The concerns of the world’s peasantry and other small rural producers, particularly those in Asia and Africa, were well-represented in an International Forum on Aid and Development Effectiveness in Agriculture and Rural Development, sponsored by the People’s Coalition on Food Sovereignty (PCFS). Led by the PCFS, Kilusang Magbubukid ng Pilipinas (KMP), Asian Peasant Coalition, and IBON International, IFPRS participants then held the People’s Speak Out for Right to Land and Life – an outdoor protest march to the main office of the Philippine Department of Agrarian Reform (DAR).
 
IFPRS was organized jointly by Bagong Alyansang Makabayan (BAYAN), International League of Peoples’ Struggles, Concerned Artists of the Philippines, Habi Arts, IBON International, International Migrants Alliance, International Women’s Alliance, League of Filipino Students, Peace for Life, Peoples’ Action Network, People’s Coalition on Food Sovereignty, People’s Movement on Climate Change, RESIST!, Asian Peasant Coalition, Indigenous People's Movement for Self-determination and Liberation, and the UP College of Mass Communications, with the participation of many international organizations.
 
The spirit of celebration and hope, which suffused the IFPRS, was best expressed by IBON International Director Antonio Tujan Jr. who termed the IFPRS “a celebration of people’s struggles, a festival of hope.” According to him, in the midst of the financial and economic crisis and attacks of monopoly capitalism, people around the world remain irrepressible as they weather the effects of the crises, assert their rights, and fight oppression and exploitation.

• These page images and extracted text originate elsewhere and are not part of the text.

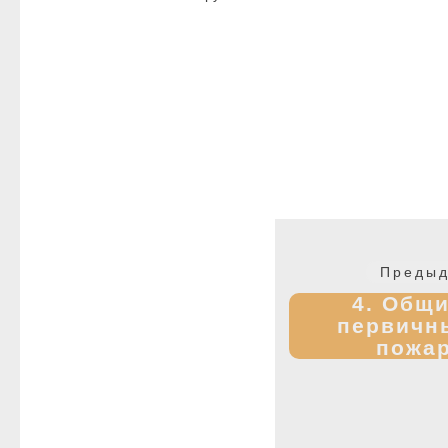
Навигация
по
Предыд
записям
4. Общи
первичн
пожа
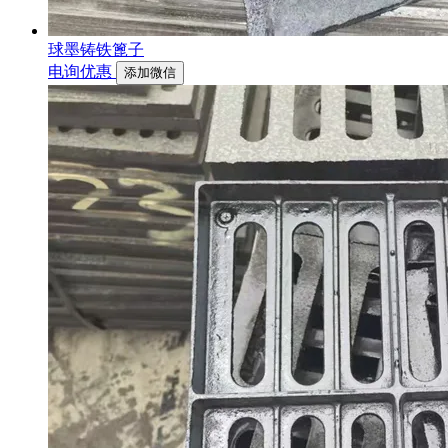
球墨铸铁篦子
电询优惠
添加微信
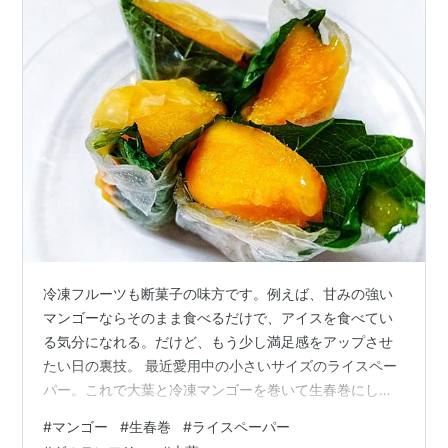
冷凍フルーツも断菓子の味方です。例えば、甘みの強い
マンゴーならそのまま食べるだけで、アイスを食べてい
る気分になれる。だけど、もう少し満足感をアップさせ
たい日の裏技。 最近愛用中の小さいサイズのライスペー
パー。これで大葉と冷凍マンゴーを巻いて生春巻にしち
ゃう。 ソースやシロップは何もつけずに、このままいた
#
マンゴー
#
生春巻
#
ライスペーパー
だきます。ライスペーパーのもっちり感に半解凍状態の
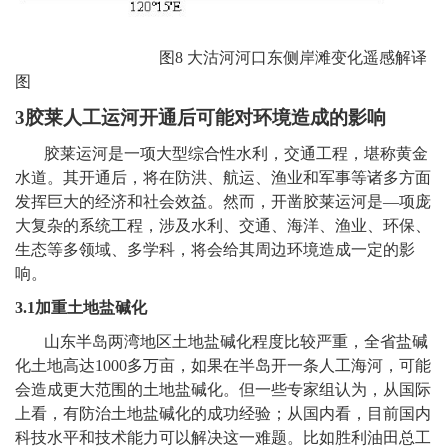
图8 大沽河河口东侧岸滩变化遥感解译
图
3
胶莱人工运河开通后可能对环境造成的影响
胶莱运河是一项大型综合性水利，交通工程，堪称黄金
水道。其开通后，将在防洪、航运、渔业和军事等诸多方面
发挥巨大的经济和社会效益。然而，开凿胶莱运河是—项庞
大复杂的系统工程，涉及水利、交通、海洋、渔业、环保、
生态等多领域、多学科，将会给其周边环境造成一定的影
响。
3.1
加重土地盐碱化
山东半岛两湾地区土地盐碱化程度比较严重，全省盐碱
化土地高达1000多万亩，如果在半岛开一条人工海河，可能
会造成更大范围的土地盐碱化。但一些专家组认为，从国际
上看，有防治土地盐碱化的成功经验；从国内看，目前国内
科技水平和技术能力可以解决这一难题。比如胜利油田总工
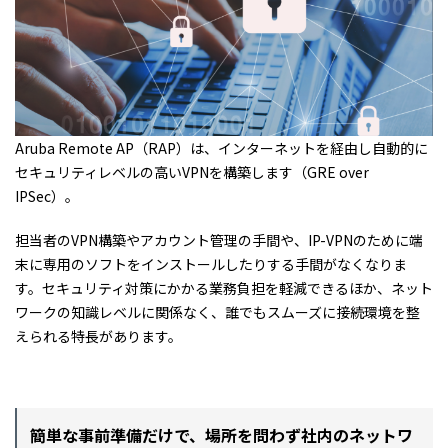
Aruba Remote AP（RAP）は、インターネットを経由し自動的に
セキュリティレベルの高いVPNを構築します（GRE over
IPSec）。
担当者のVPN構築やアカウント管理の手間や、IP-VPNのために端
末に専用のソフトをインストールしたりする手間がなくなりま
す。セキュリティ対策にかかる業務負担を軽減できるほか、ネット
ワークの知識レベルに関係なく、誰でもスムーズに接続環境を整
えられる特長があります。
簡単な事前準備だけで、場所を問わず社内のネットワ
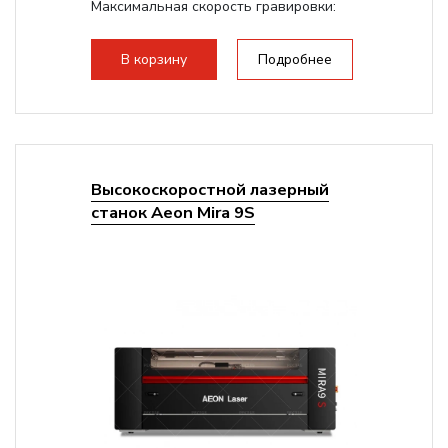
Максимальная скорость гравировки:
1200 мм/с RF 3500 мм/с
Подъем стола - шаговый...
В корзину
Подробнее
Высокоскоростной лазерный
станок Aeon Mira 9S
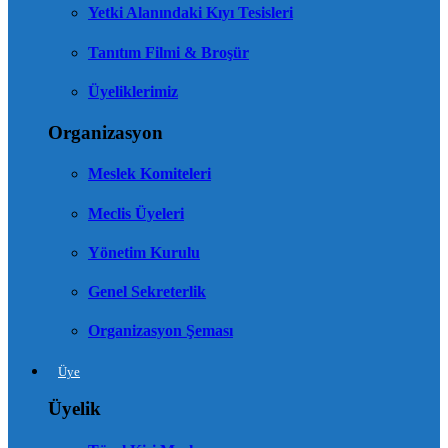
Yetki Alanındaki Kıyı Tesisleri
Tanıtım Filmi & Broşür
Üyeliklerimiz
Organizasyon
Meslek Komiteleri
Meclis Üyeleri
Yönetim Kurulu
Genel Sekreterlik
Organizasyon Şeması
Üye
Üyelik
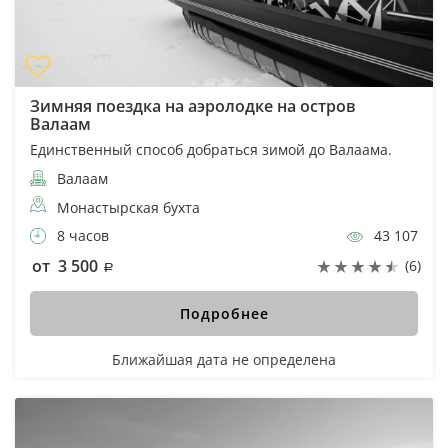
Зимняя поездка на аэролодке на остров
Валаам
Единственный способ добраться зимой до Валаама.
Валаам
Монастырская бухта
8 часов
43 107
от 3 500
(6)
Подробнее
Ближайшая дата не определена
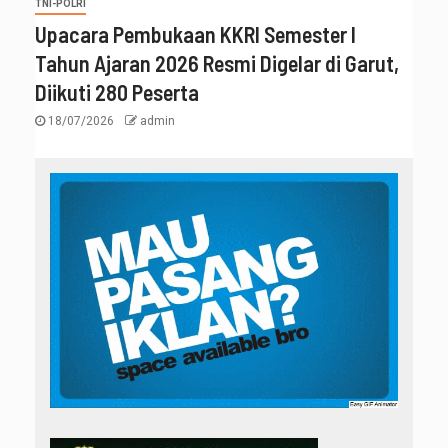
TNI-POLRI
Upacara Pembukaan KKRI Semester I
Tahun Ajaran 2026 Resmi Digelar di Garut,
Diikuti 280 Peserta
18/07/2026
admin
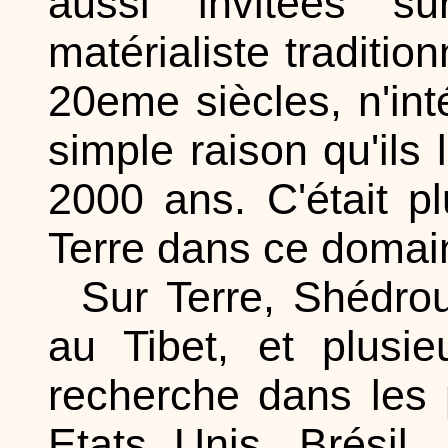
aussi invitées s
matérialiste traditio
20eme siècles, n'int
simple raison qu'ils
2000 ans. C'était p
Terre dans ce domai
Sur Terre, Shédrou
au Tibet, et plusi
recherche dans les
Etats Unis, Brésil,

People continue to build and strengthen their unions and organizations, create mass movements and face the exploiters and oppressors in every arena of engagement.
 
It is oft said that a revolution is a “festival of the oppressed.” Although no guns were fired during IFPRS, it was certainly a festival of the oppressed as the participants from different countries concluded the event with a powerful message to all peoples of the world: “We may be different in colour, but our hearts and blood are the same. We are one in the struggle for a better world.”